*** Begin section ***
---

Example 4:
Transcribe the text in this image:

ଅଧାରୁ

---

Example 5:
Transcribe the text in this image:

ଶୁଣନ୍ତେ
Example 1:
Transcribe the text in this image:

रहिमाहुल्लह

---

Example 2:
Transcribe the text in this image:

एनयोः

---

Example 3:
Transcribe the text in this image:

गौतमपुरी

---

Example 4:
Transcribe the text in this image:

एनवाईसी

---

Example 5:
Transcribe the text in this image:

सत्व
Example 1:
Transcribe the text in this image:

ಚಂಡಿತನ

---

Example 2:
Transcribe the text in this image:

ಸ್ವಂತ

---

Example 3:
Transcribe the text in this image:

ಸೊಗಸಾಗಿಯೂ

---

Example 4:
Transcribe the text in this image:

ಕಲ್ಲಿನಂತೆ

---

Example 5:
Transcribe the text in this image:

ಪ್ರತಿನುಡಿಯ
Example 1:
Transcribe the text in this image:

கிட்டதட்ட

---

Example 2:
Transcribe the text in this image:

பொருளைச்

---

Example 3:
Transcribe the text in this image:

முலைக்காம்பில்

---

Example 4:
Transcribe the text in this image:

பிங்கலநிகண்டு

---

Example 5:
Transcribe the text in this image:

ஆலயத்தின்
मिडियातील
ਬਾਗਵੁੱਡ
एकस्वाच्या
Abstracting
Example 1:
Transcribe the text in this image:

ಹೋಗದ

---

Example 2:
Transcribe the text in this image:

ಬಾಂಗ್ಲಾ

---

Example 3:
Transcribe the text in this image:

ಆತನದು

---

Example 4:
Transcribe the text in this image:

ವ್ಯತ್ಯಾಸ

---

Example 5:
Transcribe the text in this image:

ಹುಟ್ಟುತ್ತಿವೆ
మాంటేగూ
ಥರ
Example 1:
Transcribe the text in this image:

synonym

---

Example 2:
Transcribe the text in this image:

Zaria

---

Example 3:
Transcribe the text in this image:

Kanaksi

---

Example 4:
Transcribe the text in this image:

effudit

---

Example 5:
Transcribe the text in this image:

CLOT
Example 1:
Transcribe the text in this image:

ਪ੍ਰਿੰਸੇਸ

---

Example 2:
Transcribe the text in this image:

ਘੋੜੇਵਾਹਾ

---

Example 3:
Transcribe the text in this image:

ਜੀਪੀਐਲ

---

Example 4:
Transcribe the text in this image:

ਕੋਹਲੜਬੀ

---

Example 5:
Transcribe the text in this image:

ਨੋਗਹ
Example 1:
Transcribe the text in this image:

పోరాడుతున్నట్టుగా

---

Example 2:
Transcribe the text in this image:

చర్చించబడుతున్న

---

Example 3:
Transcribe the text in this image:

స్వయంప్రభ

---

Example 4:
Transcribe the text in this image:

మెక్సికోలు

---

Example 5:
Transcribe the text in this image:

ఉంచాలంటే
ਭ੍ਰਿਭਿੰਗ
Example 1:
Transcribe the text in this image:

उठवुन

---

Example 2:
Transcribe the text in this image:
*** End section ***
WHAT TO DO: Every line above is to be duplicated exactly as shown.

OUTPUT OF THE TASK:
---

Example 4:
Transcribe the text in this image:

ଅଧାରୁ

---

Example 5:
Transcribe the text in this image:

ଶୁଣନ୍ତେ
Example 1:
Transcribe the text in this image:

रहिमाहुल्लह

---

Example 2:
Transcribe the text in this image:

एनयोः

---

Example 3:
Transcribe the text in this image:

गौतमपुरी

---

Example 4:
Transcribe the text in this image:

एनवाईसी

---

Example 5:
Transcribe the text in this image:

सत्व
Example 1:
Transcribe the text in this image:

ಚಂಡಿತನ

---

Example 2:
Transcribe the text in this image:

ಸ್ವಂತ

---

Example 3:
Transcribe the text in this image:

ಸೊಗಸಾಗಿಯೂ

---

Example 4:
Transcribe the text in this image:

ಕಲ್ಲಿನಂತೆ

---

Example 5:
Transcribe the text in this image:

ಪ್ರತಿನುಡಿಯ
Example 1:
Transcribe the text in this image:

கிட்டதட்ட

---

Example 2:
Transcribe the text in this image:

பொருளைச்

---

Example 3:
Transcribe the text in this image:

முலைக்காம்பில்

---

Example 4:
Transcribe the text in this image:

பிங்கலநிகண்டு

---

Example 5:
Transcribe the text in this image:

ஆலயத்தின்
मिडियातील
ਬਾਗਵੁੱਡ
एकस्वाच्या
Abstracting
Example 1:
Transcribe the text in this image:

ಹೋಗದ

---

Example 2:
Transcribe the text in this image:

ಬಾಂಗ್ಲಾ

---

Example 3:
Transcribe the text in this image:

ಆತನದು

---

Example 4:
Transcribe the text in this image:

ವ್ಯತ್ಯಾಸ

---

Example 5:
Transcribe the text in this image:

ಹುಟ್ಟುತ್ತಿವೆ
మాంటేగూ
ಥರ
Example 1:
Transcribe the text in this image:

synonym

---

Example 2:
Transcribe the text in this image:

Zaria

---

Example 3:
Transcribe the text in this image:

Kanaksi

---

Example 4:
Transcribe the text in this image:

effudit

---

Example 5:
Transcribe the text in this image:

CLOT
Example 1:
Transcribe the text in this image:

ਪ੍ਰਿੰਸੇਸ

---

Example 2:
Transcribe the text in this image:

ਘੋੜੇਵਾਹਾ

---

Example 3:
Transcribe the text in this image:

ਜੀਪੀਐਲ

---

Example 4:
Transcribe the text in this image:

ਕੋਹਲੜਬੀ

---

Example 5:
Transcribe the text in this image:

ਨੋਗਹ
Example 1:
Transcribe the text in this image:

పోరాడుతున్నట్టుగా

---

Example 2:
Transcribe the text in this image:

చర్చించబడుతున్న

---

Example 3:
Transcribe the text in this image:

స్వయంప్రభ

---

Example 4:
Transcribe the text in this image:

మెక్సికోలు

---

Example 5:
Transcribe the text in this image:

ఉంచాలంటే
ਭ੍ਰਿਭਿੰਗ
Example 1:
Transcribe the text in this image:

उठवुन

---

Example 2:
Transcribe the text in this image:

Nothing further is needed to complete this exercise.